Et dans une courte deuxième partie, elle réfutera, en quelque sorte, les arguments qu'elle a mis tant d'ardeur à formuler.

Ainsi, après avoir condamné un comportement considéré comme négatif, néfaste, qui mène aux portes de l'enfer, elle va renverser son point de vue, se laisser gagner par le désir revenu de cueillir, sans différer les roses/les rameaux d'or, de l'amour, de la poésie et du succès...Elle ose formuler et réclamer assez brusquement, de vivre tout ça, quand même !    D'autant, souligne-t-elle, que ces bassesses et autres exactions morales, la mémoire a la grâce de les oublier...Elle formule, in fine, un désir d'agir qui s'assume, presque, et trop tardivement. 

Entre penser, juger, réfléchir et agir, entre l'âme et le corps, il faut choisir vite !!!

« Il est trop tard ! ». La sentence tombe comme un couperet. Le temps est passé, elle a trop hésité, elle a été trop sage, et la voix supérieure ange gardien, sur-moi ou divinité à la fin de chaque acte, coupera court à toute velléité de sa part de rejoindre le cortège de ceux que, finalement, elle envie.  La vie brève et limitée, passe si vite et il serait vain d'essayer de retenir,  ou alors peut-être en vivant,  intensément, sans réserve, en en acceptant tous les inconvénients, le présent, "en cueillant le jour", comme le prône la morale hédoniste que Ronsard , entre autres,  reprend d'Horace, dans une interprétation erronée d'Epicure... 

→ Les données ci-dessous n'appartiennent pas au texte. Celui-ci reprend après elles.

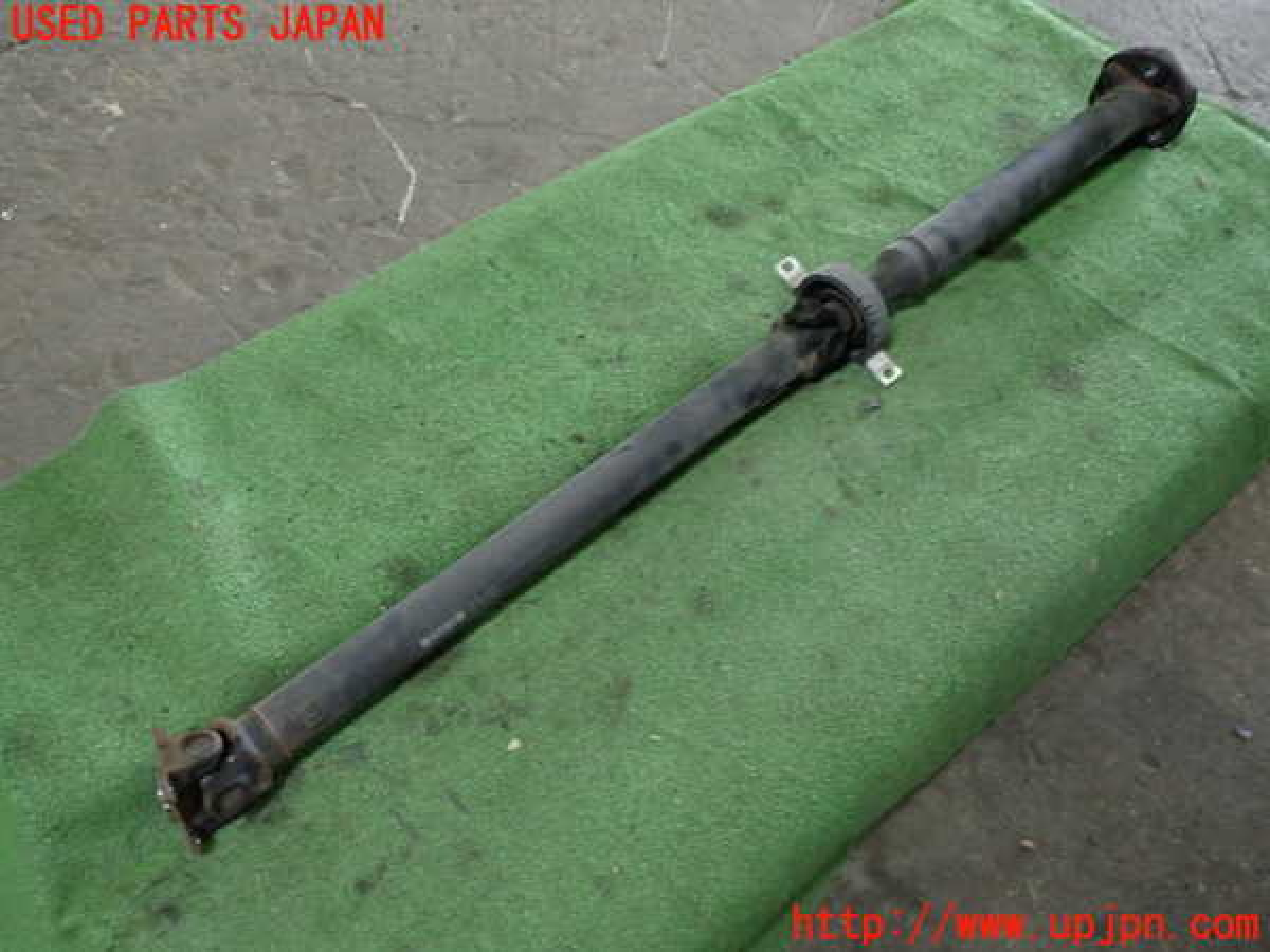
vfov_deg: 46.8
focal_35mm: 30
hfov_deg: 60.0
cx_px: 635
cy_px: 476
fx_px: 1101
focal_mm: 5.4
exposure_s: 1/30
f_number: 2.3
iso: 250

                                                      Addenda

                                          Concession et réfutation

La dernière strophe, en particulier, fait penser au portrait caricatural des hommes et des femmes du monde de la tirade/plaidoyer de Perdican, le tentateur, dans l'acte II scène V de "On ne badine pas avec l'amour de Musset".

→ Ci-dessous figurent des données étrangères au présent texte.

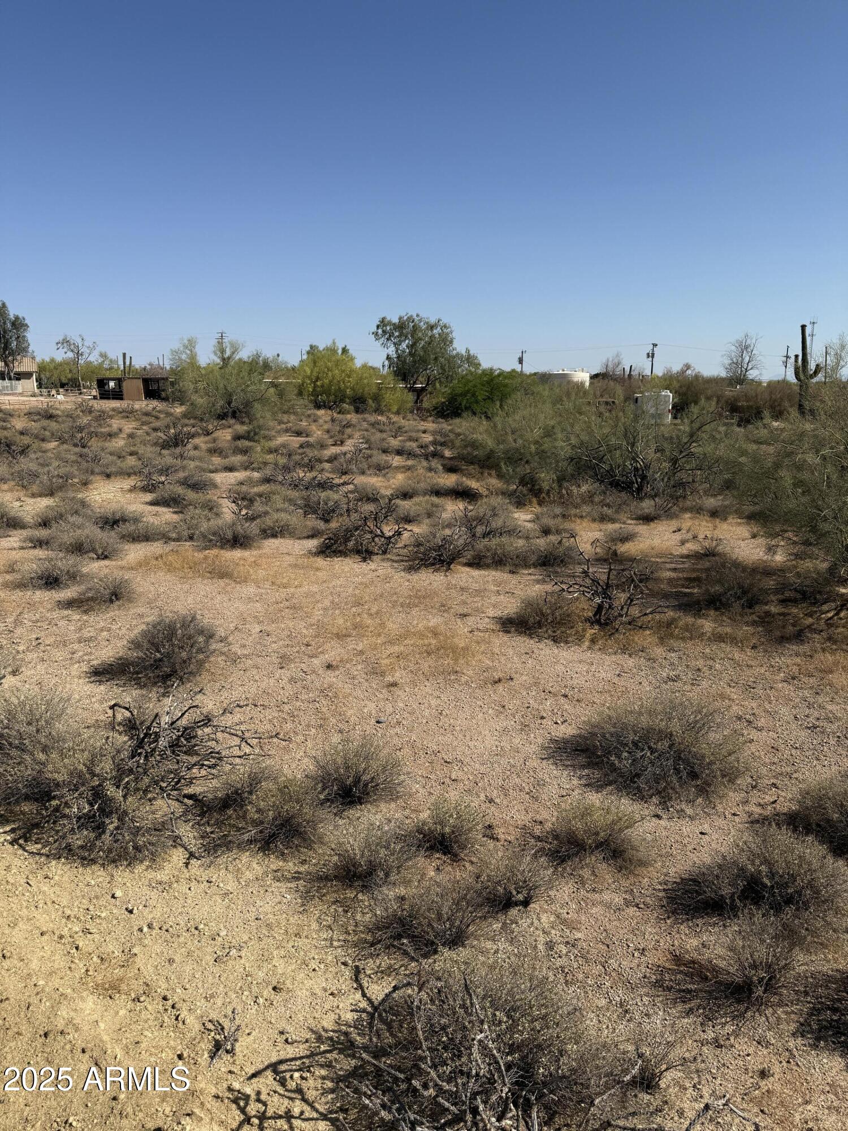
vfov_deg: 71.6
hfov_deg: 56.8
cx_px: 424
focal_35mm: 24
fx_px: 784
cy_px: 566
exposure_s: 1/6711
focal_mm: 6.76
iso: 80
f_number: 1.78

*Camille, endoctrinée par les sœurs du couvent toutes victimes d'amours malheureuses, a appris à ne pas avoir confiance en les hommes. Elle a pris la décision d’y retourner et de vouer sa vie à Dieu.

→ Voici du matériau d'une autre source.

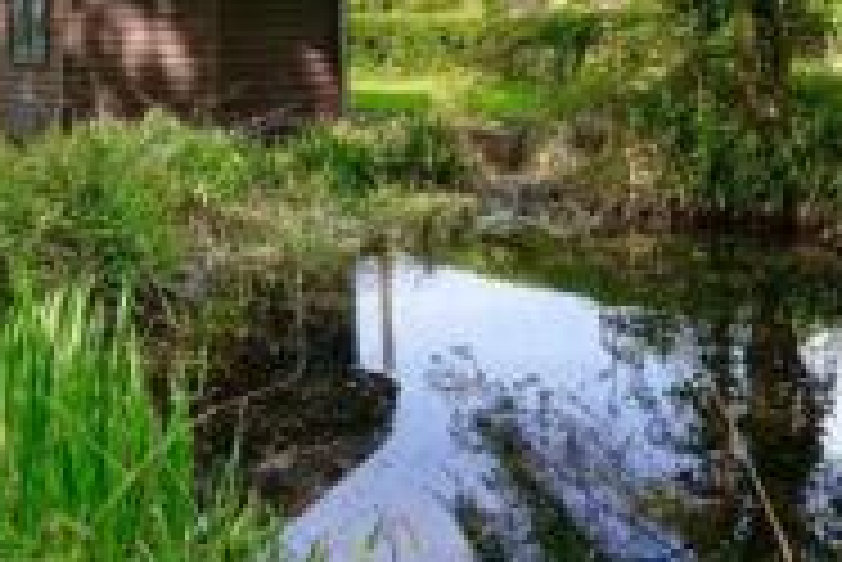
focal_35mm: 49
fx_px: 1147
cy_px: 11
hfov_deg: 35.2
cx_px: -61
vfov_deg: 26.2
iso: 125
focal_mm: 14
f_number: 5.6
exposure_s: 1/250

Perdican : "Adieu, Camille, retourne à ton couvent, et lorsqu’on te fera de ces récits hideux qui t’ont empoisonnée, réponds ce que je vais te dire : Tous les hommes sont menteurs, inconstants, faux, bavards, hypocrites, orgueilleux ou lâches, méprisables et sensuels ; toutes les femmes sont perfides, artificieuses, vaniteuses, curieuses et dépravées ; le monde n’est qu’un égout sans fond où les phoques les plus informes rampent et se tordent sur des montagnes de fange ; mais il y a au monde une chose sainte et sublime, c’est l’union de deux de ces êtres si imparfaits et si affreux. On est souvent trompé en amour, souvent blessé et souvent malheureux ; mais on aime, et quand on est sur le bord de sa tombe, on se retourne pour regarder en arrière, et on se dit : J’ai souffert souvent, je me suis trompé quelquefois, mais j’ai aimé. C’est moi qui ai vécu, et non pas un être factice créé par mon orgueil et mon ennui."